Case Study

Renewable Energy

PETAI Services provide SOTA to drive your decisions based on AI. Our Research and development team builds SOTA architectures for enterprise data.


Attribute Selection: 

Seismic attributes contain information (energy) in a given seismic volume. In PETAI we use state of the art deep learning algorithms in selecting the right attributes for seismic interpretation. At PETAI we provide solutions to classification of multiple seismic attributes and enable seismic interpretation of geologic features and their geometries. 

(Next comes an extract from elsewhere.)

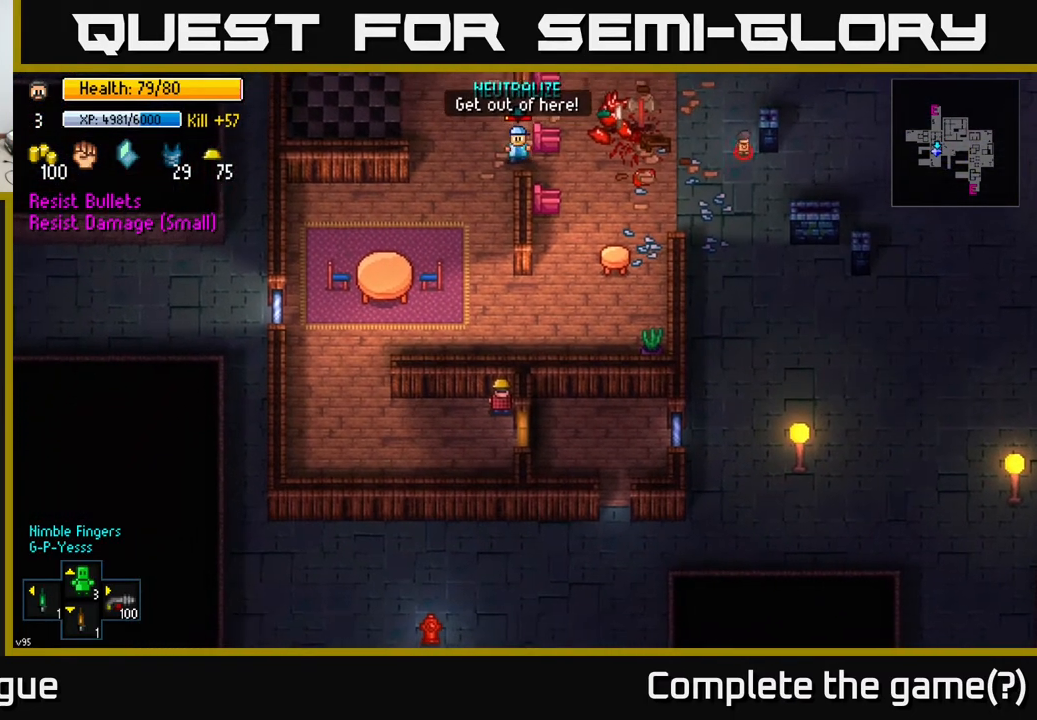
{"buttons": [], "left_stick": "center", "right_stick": "up", "events": [[183, "right_stick", "up"]]}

Use machine learning techniques to find CO2 storage and enhanced oil recovery related projects, especially in the area of development of computationally fast empirical models, reduced order models (ROMs) or proxy models in subsurface modeling. Machine learning techniques are used to predict geologic CO2 sequestration monitoring design. Empirical models are used to prediction of CO2 storage and oil recovery potential in Residual Oil Zones (ROZ) can be developed using different machine learning techniques. 


Machine learning is used to better predict seismic activity during geothermal exploration and to optimize geothermal energy production. Geothermal systems require the creation of fractures through hydraulic stimulation. This fracture formation and stimulation is associated with microearthquakes (MEQs) that can damage buildings and other surface structures. Machine learning (ML) algorithms they will be able to forecast and predict seismic events such as MEQs.